┌─ SELECTED TEXT

Like many things with this offense, it is probably too early to read anything into the success yesterday.

"Maybe we should continue it," Cronenworth said with a smile.

Cronenworth entered yesterday's game with a .198 batting average, the lowest he had ever been more than 20 games into a season.

His day began with a sacrifice bunt in the second inning that moved Sánchez to third base en route to scoring on Carpenter's one-out single.

"Carp has been swinging it well, so just get (Sánchez) over one more base," Cronenworth said. "Carp had a good at-bat and drove him in. That kind of seemed to start it."

What it started was the Padres on their way to 10 runs and Cronenworth on his way to a 3-for-4 day that broke a career-high streak of 17 games without a multi-hit game.

Cronenworth did not hit a ball harder than 94.7 mph yesterday.

"It felt like guys didn't catch the balls that I hit," Cronenworth said. "It seemed like there for a couple of weeks, no matter where I hit it, how hard I hit it, just right at somebody. It's baseball. It sucks. When you have a day like today, it's nice."

└─
┌─ RAW RECORDS

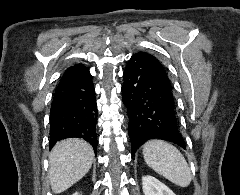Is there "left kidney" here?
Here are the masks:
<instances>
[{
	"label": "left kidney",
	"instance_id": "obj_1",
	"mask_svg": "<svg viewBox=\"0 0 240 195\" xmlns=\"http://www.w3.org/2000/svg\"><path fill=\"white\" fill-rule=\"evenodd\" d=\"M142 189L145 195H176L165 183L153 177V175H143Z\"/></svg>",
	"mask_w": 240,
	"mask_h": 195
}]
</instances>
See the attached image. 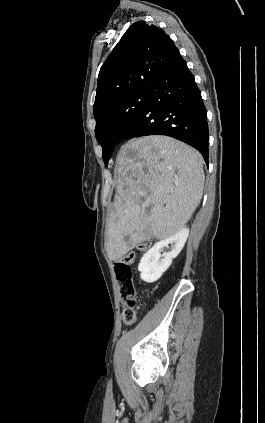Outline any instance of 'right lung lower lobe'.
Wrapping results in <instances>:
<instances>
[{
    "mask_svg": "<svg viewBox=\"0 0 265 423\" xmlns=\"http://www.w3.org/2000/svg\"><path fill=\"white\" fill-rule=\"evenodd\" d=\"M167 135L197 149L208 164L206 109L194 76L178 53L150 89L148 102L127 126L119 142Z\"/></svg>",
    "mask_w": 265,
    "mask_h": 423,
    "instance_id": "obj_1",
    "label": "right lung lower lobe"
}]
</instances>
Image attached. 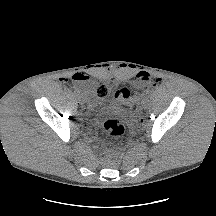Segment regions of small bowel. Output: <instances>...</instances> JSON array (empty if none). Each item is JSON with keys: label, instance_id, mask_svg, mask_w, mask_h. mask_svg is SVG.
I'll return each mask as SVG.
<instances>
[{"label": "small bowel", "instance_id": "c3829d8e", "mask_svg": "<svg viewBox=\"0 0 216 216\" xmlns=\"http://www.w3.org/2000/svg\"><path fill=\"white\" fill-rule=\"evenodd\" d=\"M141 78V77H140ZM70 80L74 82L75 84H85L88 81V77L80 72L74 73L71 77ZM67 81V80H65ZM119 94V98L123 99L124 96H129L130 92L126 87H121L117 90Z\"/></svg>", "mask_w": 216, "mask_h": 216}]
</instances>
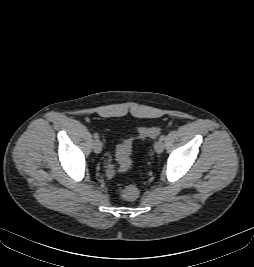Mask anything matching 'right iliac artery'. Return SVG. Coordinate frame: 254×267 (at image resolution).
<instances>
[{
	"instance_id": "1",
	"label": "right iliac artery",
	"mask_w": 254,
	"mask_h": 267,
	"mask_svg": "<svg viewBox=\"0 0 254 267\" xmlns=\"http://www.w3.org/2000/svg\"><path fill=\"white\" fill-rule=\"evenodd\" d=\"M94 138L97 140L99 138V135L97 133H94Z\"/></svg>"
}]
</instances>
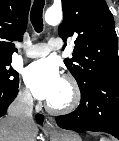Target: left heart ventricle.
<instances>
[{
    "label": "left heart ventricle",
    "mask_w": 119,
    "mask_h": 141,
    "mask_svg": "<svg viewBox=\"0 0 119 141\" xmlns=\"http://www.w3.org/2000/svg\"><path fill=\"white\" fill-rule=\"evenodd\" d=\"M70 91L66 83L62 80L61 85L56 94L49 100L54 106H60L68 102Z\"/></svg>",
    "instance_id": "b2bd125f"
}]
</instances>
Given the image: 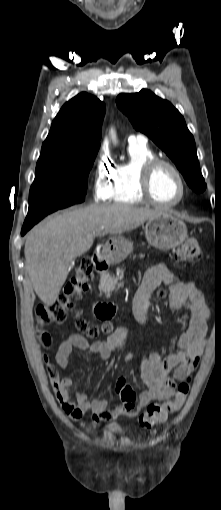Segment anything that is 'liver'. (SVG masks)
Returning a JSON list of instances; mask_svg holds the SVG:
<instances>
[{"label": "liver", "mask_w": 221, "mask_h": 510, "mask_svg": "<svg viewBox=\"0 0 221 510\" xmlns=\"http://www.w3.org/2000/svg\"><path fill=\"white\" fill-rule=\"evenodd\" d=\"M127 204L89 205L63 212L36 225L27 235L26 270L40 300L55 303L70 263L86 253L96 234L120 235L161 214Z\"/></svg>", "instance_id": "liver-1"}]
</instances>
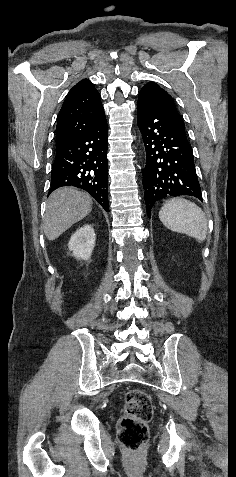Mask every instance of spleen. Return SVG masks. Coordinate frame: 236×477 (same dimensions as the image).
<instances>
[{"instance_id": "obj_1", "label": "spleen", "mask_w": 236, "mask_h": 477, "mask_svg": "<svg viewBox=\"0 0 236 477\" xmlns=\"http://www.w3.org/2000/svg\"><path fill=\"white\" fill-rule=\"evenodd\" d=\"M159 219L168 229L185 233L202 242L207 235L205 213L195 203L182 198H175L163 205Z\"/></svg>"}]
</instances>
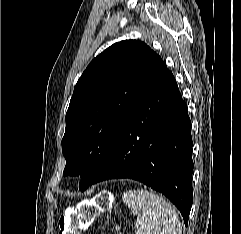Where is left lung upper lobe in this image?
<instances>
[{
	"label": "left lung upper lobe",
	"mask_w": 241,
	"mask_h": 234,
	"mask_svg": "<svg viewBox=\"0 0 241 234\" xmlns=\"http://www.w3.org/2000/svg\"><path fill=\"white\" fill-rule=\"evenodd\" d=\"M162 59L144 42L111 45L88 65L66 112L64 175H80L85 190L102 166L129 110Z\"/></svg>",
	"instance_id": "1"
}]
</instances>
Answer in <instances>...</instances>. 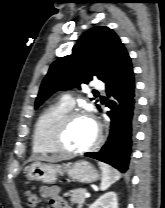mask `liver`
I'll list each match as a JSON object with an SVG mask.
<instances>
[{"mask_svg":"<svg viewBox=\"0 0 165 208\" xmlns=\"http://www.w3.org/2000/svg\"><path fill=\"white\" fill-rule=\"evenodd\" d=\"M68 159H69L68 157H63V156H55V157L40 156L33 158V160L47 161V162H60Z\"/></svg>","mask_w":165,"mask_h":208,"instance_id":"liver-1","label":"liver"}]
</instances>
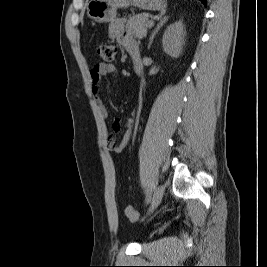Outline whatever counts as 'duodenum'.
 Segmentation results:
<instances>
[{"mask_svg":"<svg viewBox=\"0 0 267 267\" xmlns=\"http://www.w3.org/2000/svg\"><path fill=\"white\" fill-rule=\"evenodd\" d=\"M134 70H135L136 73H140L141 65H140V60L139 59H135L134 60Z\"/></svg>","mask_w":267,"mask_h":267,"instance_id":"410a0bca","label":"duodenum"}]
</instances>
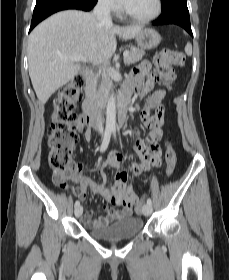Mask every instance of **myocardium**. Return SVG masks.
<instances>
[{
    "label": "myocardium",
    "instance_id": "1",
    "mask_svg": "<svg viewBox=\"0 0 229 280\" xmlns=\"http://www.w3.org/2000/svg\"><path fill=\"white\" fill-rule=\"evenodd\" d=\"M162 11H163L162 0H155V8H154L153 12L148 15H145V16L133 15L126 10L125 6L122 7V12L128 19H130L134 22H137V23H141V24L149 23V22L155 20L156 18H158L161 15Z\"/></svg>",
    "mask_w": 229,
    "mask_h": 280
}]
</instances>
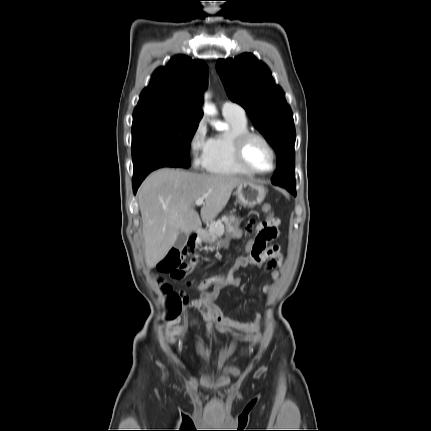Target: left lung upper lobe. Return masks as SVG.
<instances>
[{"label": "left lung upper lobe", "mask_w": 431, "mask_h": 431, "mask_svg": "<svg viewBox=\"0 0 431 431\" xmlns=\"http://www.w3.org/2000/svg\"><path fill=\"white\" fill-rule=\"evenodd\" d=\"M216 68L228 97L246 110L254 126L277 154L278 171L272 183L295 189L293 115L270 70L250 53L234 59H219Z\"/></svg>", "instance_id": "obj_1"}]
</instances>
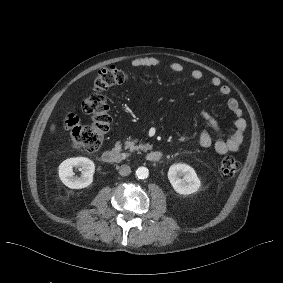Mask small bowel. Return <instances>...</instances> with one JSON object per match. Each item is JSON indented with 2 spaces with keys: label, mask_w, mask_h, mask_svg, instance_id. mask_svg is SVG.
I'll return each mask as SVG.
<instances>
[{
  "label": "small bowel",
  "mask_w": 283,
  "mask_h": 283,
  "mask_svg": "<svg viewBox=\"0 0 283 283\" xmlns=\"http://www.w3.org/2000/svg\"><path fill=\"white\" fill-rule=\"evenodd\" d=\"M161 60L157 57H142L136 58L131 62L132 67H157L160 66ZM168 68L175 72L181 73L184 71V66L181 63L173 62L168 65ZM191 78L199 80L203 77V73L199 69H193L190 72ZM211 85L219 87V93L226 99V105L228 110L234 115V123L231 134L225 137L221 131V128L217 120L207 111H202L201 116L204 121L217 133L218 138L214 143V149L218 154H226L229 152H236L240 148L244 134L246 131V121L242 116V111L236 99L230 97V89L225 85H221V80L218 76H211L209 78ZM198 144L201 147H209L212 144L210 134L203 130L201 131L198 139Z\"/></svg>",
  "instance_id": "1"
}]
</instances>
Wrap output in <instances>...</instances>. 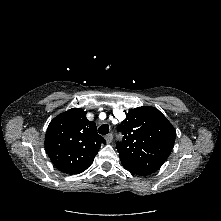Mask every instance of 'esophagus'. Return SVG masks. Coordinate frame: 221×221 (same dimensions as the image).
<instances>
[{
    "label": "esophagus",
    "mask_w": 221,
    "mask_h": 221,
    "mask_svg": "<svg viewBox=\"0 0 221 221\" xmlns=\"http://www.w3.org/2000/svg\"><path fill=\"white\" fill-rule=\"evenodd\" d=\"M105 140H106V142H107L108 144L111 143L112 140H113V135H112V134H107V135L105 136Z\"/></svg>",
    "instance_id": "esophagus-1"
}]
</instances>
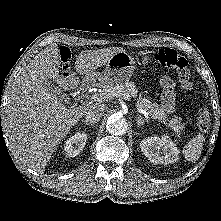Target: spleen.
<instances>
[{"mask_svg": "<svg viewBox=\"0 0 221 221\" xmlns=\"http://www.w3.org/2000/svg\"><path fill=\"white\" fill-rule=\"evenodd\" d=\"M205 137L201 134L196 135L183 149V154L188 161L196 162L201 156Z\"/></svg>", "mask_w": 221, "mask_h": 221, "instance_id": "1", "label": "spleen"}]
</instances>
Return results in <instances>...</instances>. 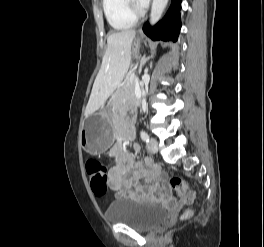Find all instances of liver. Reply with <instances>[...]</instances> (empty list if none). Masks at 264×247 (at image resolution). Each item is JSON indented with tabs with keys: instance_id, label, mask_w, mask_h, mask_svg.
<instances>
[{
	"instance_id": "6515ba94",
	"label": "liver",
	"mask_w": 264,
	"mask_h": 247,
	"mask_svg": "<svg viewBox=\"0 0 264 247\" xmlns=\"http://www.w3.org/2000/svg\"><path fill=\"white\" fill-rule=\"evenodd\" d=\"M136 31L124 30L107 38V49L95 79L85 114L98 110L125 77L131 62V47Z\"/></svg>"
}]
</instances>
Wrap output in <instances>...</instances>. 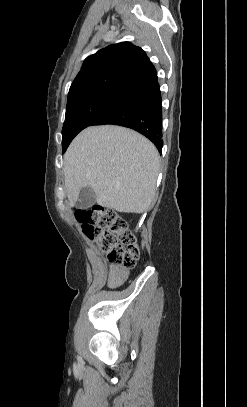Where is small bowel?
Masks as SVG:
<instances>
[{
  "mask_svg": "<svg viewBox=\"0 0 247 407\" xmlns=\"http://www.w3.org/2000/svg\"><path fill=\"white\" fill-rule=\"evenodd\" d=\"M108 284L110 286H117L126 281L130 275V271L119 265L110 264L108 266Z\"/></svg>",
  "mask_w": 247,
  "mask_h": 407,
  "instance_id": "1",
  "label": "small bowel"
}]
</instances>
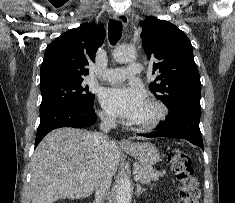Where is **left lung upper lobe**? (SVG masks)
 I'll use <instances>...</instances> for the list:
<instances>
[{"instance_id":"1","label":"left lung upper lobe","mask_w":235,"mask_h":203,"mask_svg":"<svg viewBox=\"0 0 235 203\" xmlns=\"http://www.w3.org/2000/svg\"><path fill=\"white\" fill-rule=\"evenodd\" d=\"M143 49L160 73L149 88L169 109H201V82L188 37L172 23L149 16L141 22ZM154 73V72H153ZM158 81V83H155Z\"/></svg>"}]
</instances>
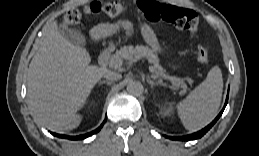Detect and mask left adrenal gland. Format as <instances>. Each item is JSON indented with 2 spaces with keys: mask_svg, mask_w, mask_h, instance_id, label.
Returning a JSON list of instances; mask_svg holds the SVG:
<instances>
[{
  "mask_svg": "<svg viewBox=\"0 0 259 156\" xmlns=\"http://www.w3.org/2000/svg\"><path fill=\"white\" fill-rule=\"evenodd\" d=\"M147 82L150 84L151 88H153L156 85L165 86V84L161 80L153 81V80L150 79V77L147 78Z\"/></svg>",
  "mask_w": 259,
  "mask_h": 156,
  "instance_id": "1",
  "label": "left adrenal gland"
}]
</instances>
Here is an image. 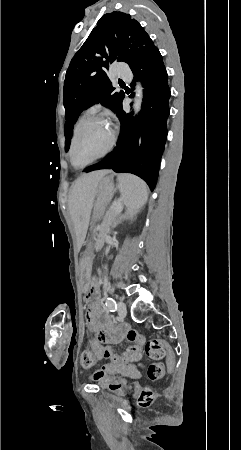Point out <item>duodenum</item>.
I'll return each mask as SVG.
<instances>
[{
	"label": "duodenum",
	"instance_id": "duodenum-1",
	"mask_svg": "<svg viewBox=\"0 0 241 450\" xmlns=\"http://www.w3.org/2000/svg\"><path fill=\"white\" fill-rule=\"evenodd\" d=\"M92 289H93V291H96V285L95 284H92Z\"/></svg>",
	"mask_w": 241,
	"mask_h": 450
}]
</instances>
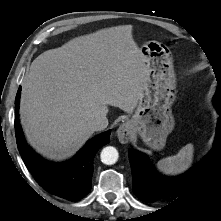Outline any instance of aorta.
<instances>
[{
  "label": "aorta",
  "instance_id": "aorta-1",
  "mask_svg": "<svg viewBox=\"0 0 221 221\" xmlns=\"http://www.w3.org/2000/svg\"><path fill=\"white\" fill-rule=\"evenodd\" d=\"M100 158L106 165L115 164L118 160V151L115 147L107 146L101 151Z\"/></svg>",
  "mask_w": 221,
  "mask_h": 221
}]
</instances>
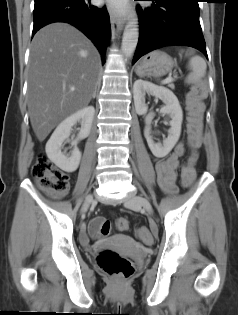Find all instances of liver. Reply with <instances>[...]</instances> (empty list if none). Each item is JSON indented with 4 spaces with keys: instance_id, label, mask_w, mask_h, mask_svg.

└─

- PROBLEM TO WORK ON
Summarize the baseball excerpt above in two sentences.

- WORKED ANSWER
Cronenworth entered yesterday's game batting .198 but went 3-for-4 as the Padres scored 10 runs, breaking a career-high streak of 17 games without a multi-hit game. He said that for a couple of weeks his hits seemed to go right at somebody, so a day like this one was nice.